Con il cambio del modello universitario, che ha portato allo snellimento dei programmi, si è reso appetibile per gli editori il settore dei librini colti che occhieggino agli atenei. Un ambito in cui si è mosso per tempo Il Mulino. Da prima ha preso il via una collana Paperback poi, ci racconta Ugo Berti responsabile delle relazioni esterne, a partire dal 1997 hanno dato vita ad una collana intitolata «Farsi un’idea». Centotrenta titoli «pensati in casa» e sottoposti ad un forte lavoro di editing. «L’idea è quella del libro di base, non del riversamento da altre collane». I prezzi ovviamente sono contenuti anche se si è lontani dal paperback tradizionale, in cui la maggiore attrattiva per il lettore era tanta carta a pochi euro. Qui premia soprattutto il concetto di tascabilità della cultura. Una linea su cui si muovono anche altri editori, da Laterza a Bollati e Boringhieri. Tra l’altro si tratta di un settore con tendenze più stabili di quelle delle narrativa, dove non è così necessario forzare le tirature per le uscite. Una situazione che ha portato editori come Feltrinelli a creare collane dedicate alla saggistica che, pur stando nell’ambito dell’Universale Economica, marcano la loro specificità e attirano il lettore con la loro serialità. Le strategie degli editori però non sono le uniche ad influenzare il mercato, attorno al tascabile ruotano altri fattori che vanno dalla sua collocazione in biblioteca, alla concorrenza degli allegati dei giornali alla questione delle percentuali degli autori.
La differenza tra il tascabile nostrano e quello straniero si gioca anche nell’ambito della collocazione in libreria.

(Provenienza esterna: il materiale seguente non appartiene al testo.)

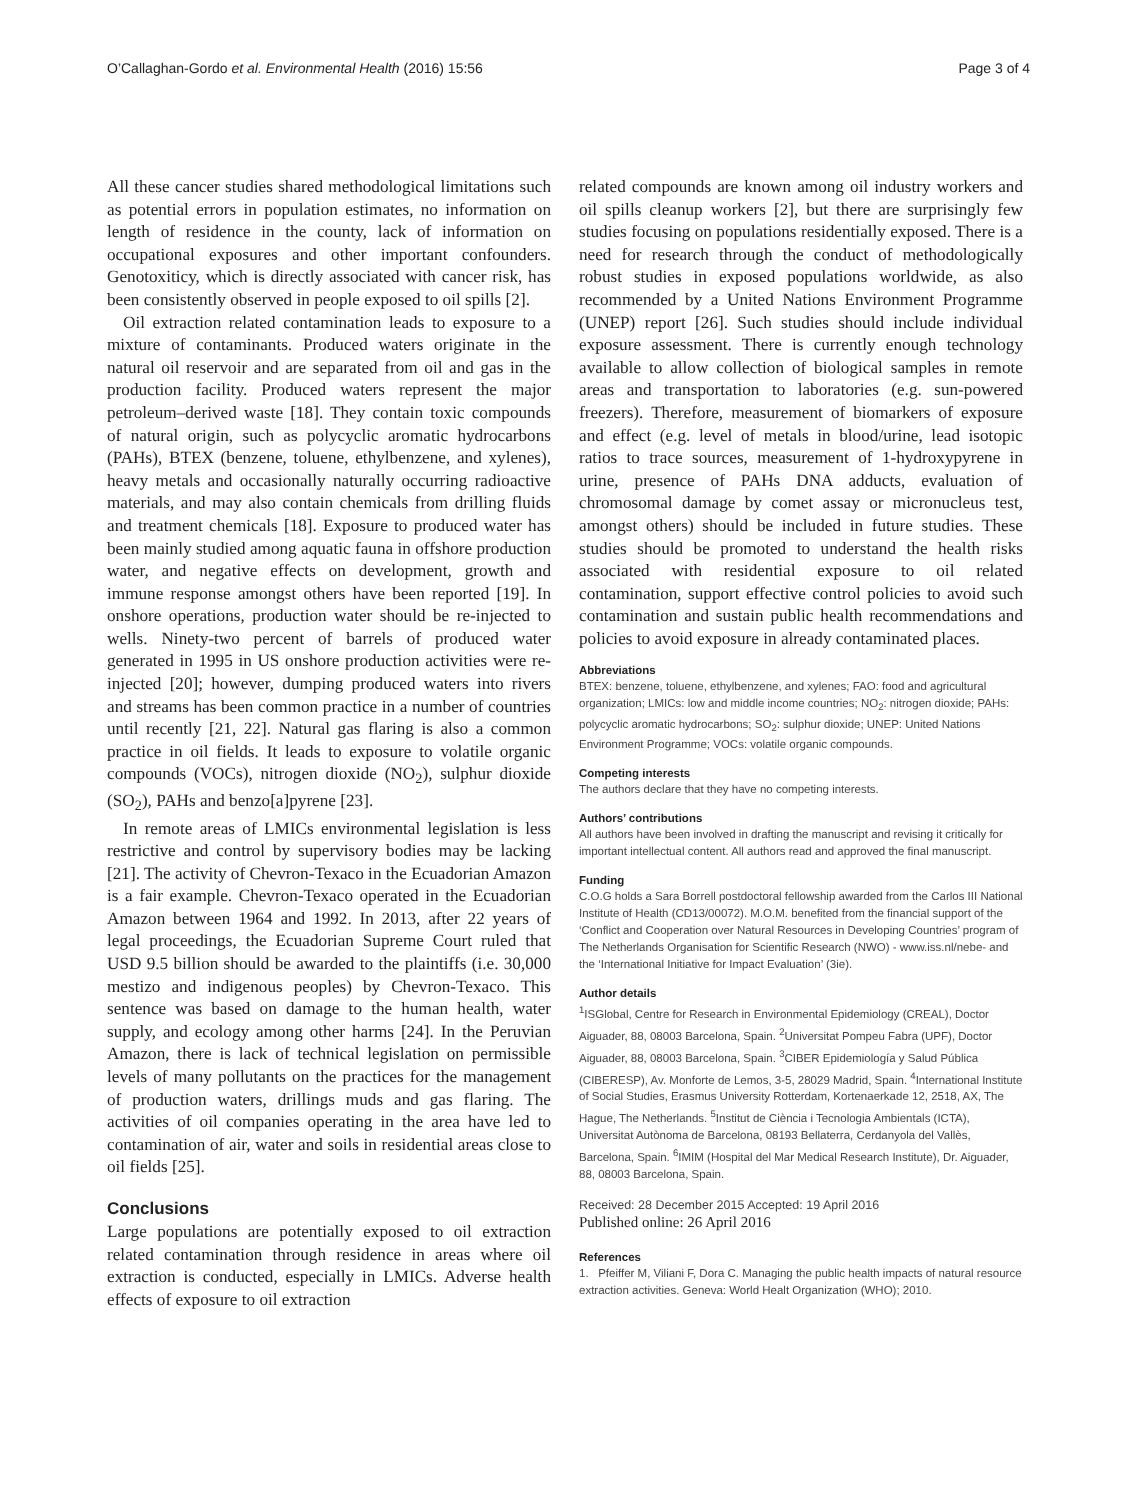O’Callaghan-Gordo et al. Environmental Health (2016) 15:56 Page 3 of 4
All these cancer studies shared methodological limitations such as potential errors in population estimates, no information on length of residence in the county, lack of information on occupational exposures and other important confounders. Genotoxiticy, which is directly associated with cancer risk, has been consistently observed in people exposed to oil spills [2].
Oil extraction related contamination leads to exposure to a mixture of contaminants. Produced waters originate in the natural oil reservoir and are separated from oil and gas in the production facility. Produced waters represent the major petroleum–derived waste [18]. They contain toxic compounds of natural origin, such as polycyclic aromatic hydrocarbons (PAHs), BTEX (benzene, toluene, ethylbenzene, and xylenes), heavy metals and occasionally naturally occurring radioactive materials, and may also contain chemicals from drilling fluids and treatment chemicals [18]. Exposure to produced water has been mainly studied among aquatic fauna in offshore production water, and negative effects on development, growth and immune response amongst others have been reported [19]. In onshore operations, production water should be re-injected to wells. Ninety-two percent of barrels of produced water generated in 1995 in US onshore production activities were re-injected [20]; however, dumping produced waters into rivers and streams has been common practice in a number of countries until recently [21, 22]. Natural gas flaring is also a common practice in oil fields. It leads to exposure to volatile organic compounds (VOCs), nitrogen dioxide (NO<sub>2</sub>), sulphur dioxide (SO<sub>2</sub>), PAHs and benzo[a]pyrene [23].
In remote areas of LMICs environmental legislation is less restrictive and control by supervisory bodies may be lacking [21]. The activity of Chevron-Texaco in the Ecuadorian Amazon is a fair example. Chevron-Texaco operated in the Ecuadorian Amazon between 1964 and 1992. In 2013, after 22 years of legal proceedings, the Ecuadorian Supreme Court ruled that USD 9.5 billion should be awarded to the plaintiffs (i.e. 30,000 mestizo and indigenous peoples) by Chevron-Texaco. This sentence was based on damage to the human health, water supply, and ecology among other harms [24]. In the Peruvian Amazon, there is lack of technical legislation on permissible levels of many pollutants on the practices for the management of production waters, drillings muds and gas flaring. The activities of oil companies operating in the area have led to contamination of air, water and soils in residential areas close to oil fields [25].
Conclusions
Large populations are potentially exposed to oil extraction related contamination through residence in areas where oil extraction is conducted, especially in LMICs. Adverse health effects of exposure to oil extraction
related compounds are known among oil industry workers and oil spills cleanup workers [2], but there are surprisingly few studies focusing on populations residentially exposed. There is a need for research through the conduct of methodologically robust studies in exposed populations worldwide, as also recommended by a United Nations Environment Programme (UNEP) report [26]. Such studies should include individual exposure assessment. There is currently enough technology available to allow collection of biological samples in remote areas and transportation to laboratories (e.g. sun-powered freezers). Therefore, measurement of biomarkers of exposure and effect (e.g. level of metals in blood/urine, lead isotopic ratios to trace sources, measurement of 1-hydroxypyrene in urine, presence of PAHs DNA adducts, evaluation of chromosomal damage by comet assay or micronucleus test, amongst others) should be included in future studies. These studies should be promoted to understand the health risks associated with residential exposure to oil related contamination, support effective control policies to avoid such contamination and sustain public health recommendations and policies to avoid exposure in already contaminated places.
Abbreviations
BTEX: benzene, toluene, ethylbenzene, and xylenes; FAO: food and agricultural organization; LMICs: low and middle income countries; NO<sub>2</sub>: nitrogen dioxide; PAHs: polycyclic aromatic hydrocarbons; SO<sub>2</sub>: sulphur dioxide; UNEP: United Nations Environment Programme; VOCs: volatile organic compounds.
Competing interests
The authors declare that they have no competing interests.
Authors’ contributions
All authors have been involved in drafting the manuscript and revising it critically for important intellectual content. All authors read and approved the final manuscript.
Funding
C.O.G holds a Sara Borrell postdoctoral fellowship awarded from the Carlos III National Institute of Health (CD13/00072). M.O.M. benefited from the financial support of the ‘Conflict and Cooperation over Natural Resources in Developing Countries’ program of The Netherlands Organisation for Scientific Research (NWO) - www.iss.nl/nebe- and the ‘International Initiative for Impact Evaluation’ (3ie).
Author details
<sup>1</sup> ISGlobal, Centre for Research in Environmental Epidemiology (CREAL), Doctor Aiguader, 88, 08003 Barcelona, Spain. <sup>2</sup>Universitat Pompeu Fabra (UPF), Doctor Aiguader, 88, 08003 Barcelona, Spain. <sup>3</sup>CIBER Epidemiología y Salud Pública (CIBERESP), Av. Monforte de Lemos, 3-5, 28029 Madrid, Spain. <sup>4</sup>International Institute of Social Studies, Erasmus University Rotterdam, Kortenaerkade 12, 2518, AX, The Hague, The Netherlands. <sup>5</sup>Institut de Ciència i Tecnologia Ambientals (ICTA), Universitat Autònoma de Barcelona, 08193 Bellaterra, Cerdanyola del Vallès, Barcelona, Spain. <sup>6</sup>IMIM (Hospital del Mar Medical Research Institute), Dr. Aiguader, 88, 08003 Barcelona, Spain.
Received: 28 December 2015 Accepted: 19 April 2016
Published online: 26 April 2016
References
1. Pfeiffer M, Viliani F, Dora C. Managing the public health impacts of natural resource extraction activities. Geneva: World Healt Organization (WHO); 2010.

I librai italiani sono stati a lungo restii a collocarlo in posizioni di alta visibilità. Racconta Romano Montroni, docente alla Scuola per Librai Umberto ed Elisabetta Mauri e grande animatore della libreria.coop, che si tratta di un preconcetto di antica data non ancora andato in cantina. «Quando uscirono i primi Oscar Mondadori i librai respingevano i pacchi... perché costavano troppo poco. Dicevano che inquinavano il mercato». Lui invece predica che il paperback deve essere il cavallo da tiro delle vendite, quello che consente di tenere in scaffale tutto il resto.
Non è l’unico problema irrisolto. In Italia proliferano i libri dati in allegato coi giornali. Se questo influenzi le vendite delle collane economiche è questione aperta, su cui non c'è uniforme veduta nemmeno tra gli addetti ai lavori. L'impressione però di Luigi Sponzilli, al comando del gigante del paperback, l'Oscar Mondadori, è che per il momento abbiano solo eroso il mercato tradizionale, lasciando dubbi sulle evoluzioni future: «Se avessi la possibilità di prevedere gli andamenti dei prossimi anni sarei veramente felice. Per il momento stiamo sviluppando nuove collane come la P.B.O. che diano spazio agli originals, alle nuove uscite». Quella stessa tendenza che supporta il low-cost all'estero. Tant’è che Oscar Mondadori conta ormai cento originals all'anno e che altre case si muovono nello stesso senso.

Qui però a gettare un monito è un noto agente letterario come Marco Vigevani: «Se il fenomeno da spazio ad autori giovani benissimo. Se funziona solo per lanciare autori affermati pagandoli meno non è detto faccia bene alla cultura...».